Une conférence sur les exportations vers l’Afrique sera organisée en mars en Algérie. C’est le nouvel eldorado promis, après l’échec des politiques mises en œuvre jusque-là.
La baisse spectaculaire du prix du pétrole, et ses implications directes sur les finances de l’Algérie, a relancé le discours sur la nécessité de développer les exportations hors hydrocarbures. Gouvernement et administration multiplient les déclarations en ce sens, mais la réalité reste cruelle : exporter reste, pour une entreprise algérienne, un vœu, ou un slogan ; mais ce n’est pas un programme politique, car l’économie algérienne est structurellement organisée de manière à empêcher l’exportation.
Le discours en vogue sur la nécessité de diversifier l’économie pour se placer sur les marchés internationaux est « un mélange d’incompétence et de mensonge », qui a débouché sur un résultat toujours aussi insignifiant : 2,8 milliards de dollars d’exportations hors hydrocarbures en 2014, essentiellement des dérivés du pétrole, rappelle un économiste. En cause : la faible production, la parité du dinar, les accords internationaux favorables aux partenaires étrangers, et une longue tradition du commerce algérien fondée essentiellement sur les importations.
La question a été abordée lors d’une tripartite, en 2011. La réunion a adopté près de 60 mesures pour faciliter les exportations. Six d’entre elles seulement ont été appliquées, selon le directeur Général de l’Agence Nationale de Promotion du Commerce Extérieur (Algex), Boukhalfa Khemnou.
Quand la bureaucratie s’en mêle
Pour lui, « les formalités administratives sont longues, la règlementation de changes contraignante, et la qualité des produits insuffisante. La banque d’Algérie a introduit des mesures d’assouplissement, offrant notamment des délais plus longs pour le rapatriement des devises, mais « cela reste contraignant ». Des chefs d’entreprises ont même été condamnées à des peines de prison avec sursis pour ne pas avoir rapatrié à temps les devises, a-t-il indiqué.

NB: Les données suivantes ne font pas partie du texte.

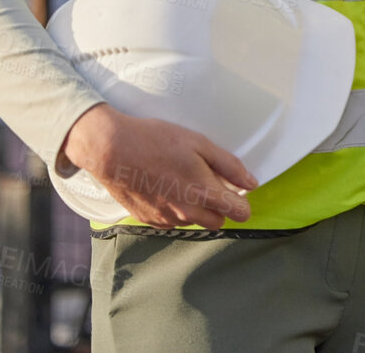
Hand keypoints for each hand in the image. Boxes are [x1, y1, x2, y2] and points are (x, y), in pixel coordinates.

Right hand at [59, 102, 258, 227]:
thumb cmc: (157, 141)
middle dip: (220, 207)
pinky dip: (176, 210)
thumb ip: (229, 166)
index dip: (242, 203)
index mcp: (203, 193)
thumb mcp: (199, 144)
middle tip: (209, 183)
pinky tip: (166, 188)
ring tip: (183, 181)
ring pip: (194, 223)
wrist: (112, 151)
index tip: (237, 191)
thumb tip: (251, 183)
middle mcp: (187, 213)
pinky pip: (173, 222)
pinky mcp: (149, 221)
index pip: (238, 213)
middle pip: (218, 222)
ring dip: (197, 209)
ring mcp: (166, 219)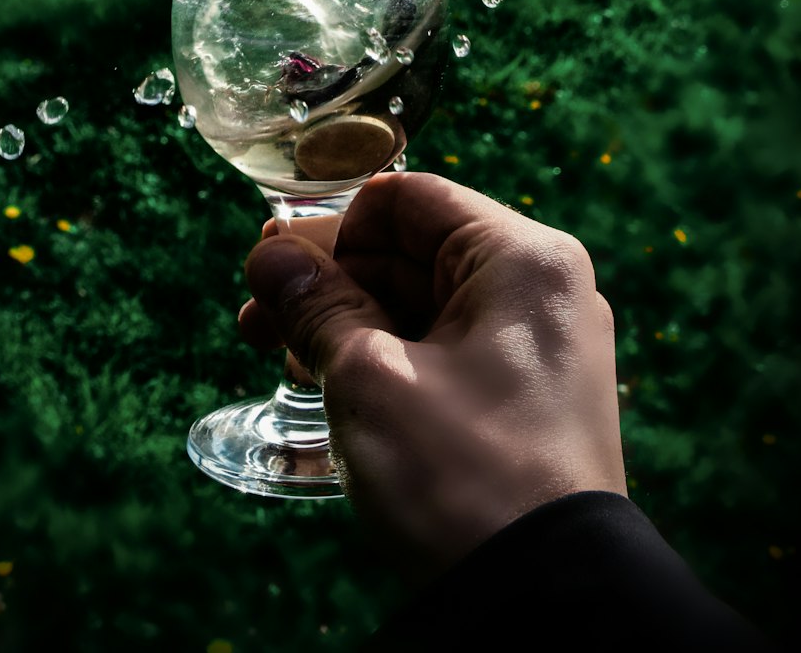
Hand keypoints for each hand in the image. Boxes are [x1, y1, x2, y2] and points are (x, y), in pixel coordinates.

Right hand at [238, 172, 627, 582]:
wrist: (543, 600)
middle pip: (413, 251)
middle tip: (257, 313)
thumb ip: (316, 304)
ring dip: (347, 319)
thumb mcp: (370, 378)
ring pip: (422, 303)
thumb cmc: (461, 473)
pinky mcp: (526, 392)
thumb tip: (269, 253)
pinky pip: (444, 347)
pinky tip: (325, 377)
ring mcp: (537, 343)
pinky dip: (385, 354)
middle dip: (330, 280)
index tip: (278, 267)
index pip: (410, 199)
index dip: (334, 227)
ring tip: (277, 351)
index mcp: (521, 258)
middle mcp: (539, 288)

M. Khemnou botte cependant en touche quand la responsabilité de l’Algex est en cause. « On a identifié toutes les contraintes », dit-il, mais il rejette sur les autres « acteurs » la responsabilité de l’échec : entreprises non performantes, ports non adaptés, procédures de la Banque d’Algérie, des banques non habituées à ces procédures. « C’est leur domaine de compétence, on ne peut pas les forcer » à prendre les mesures nécessaires, dit-il.
Le Conseil consultatif chargé de la promotion des exportations, qui devait être créé depuis une décennie, n’a toujours pas installé. Mais M. Khemnou ne s’en offusque pas. « Ça sert à quoi de mettre en place un conseil s’il n’y a pas de politique d’exportation ? », se demande-t-il. Il défend cependant son territoire. « Il faut qu’Algex soit le seul mandataire dans l’exportation », affirme-t-il, regrettant qu’il y ait « beaucoup d’interlocuteurs ». Pour lui, « il faut qu’il y en ait un seul ».
Trop peu d’entreprises exportatrices
A l’inverse, il reconnait que « l’importation est la chose la plus facile en Algérie ». Des entreprises exportatrices « ont été contraintes de fermer à cause des importations, et se sont converties à leur tour dans l’importation, a-t-il dit. Son agence recense 155 entreprises qui « exportent de manière permanente », et « 350 à 400 qui le font de manière irrégulière ». Il y a également 200 autres qui ont des possibilités d’exporter.
M. Khemnou plaide pour « une décision politique avec effet immédiat » en vue d’encourager les exportations. Son discours colle avec les choix du gouvernement : le premier ministre Abdelmalek Sellal a annoncé une conférence, en mars prochain, pour examiner les moyens de favoriser les exportations vers l’Afrique, un créneau à la mode depuis quelques mois en Algérie.
Il affirme, curieusement, que l’accord d’association avec l’Union européenne ne gêne pas les exportations algériennes, alors que cet accord est décrié par la plupart des producteurs, qui mettent en cause son opportunité. Pour lui, cet accord « n’était pas une erreur ».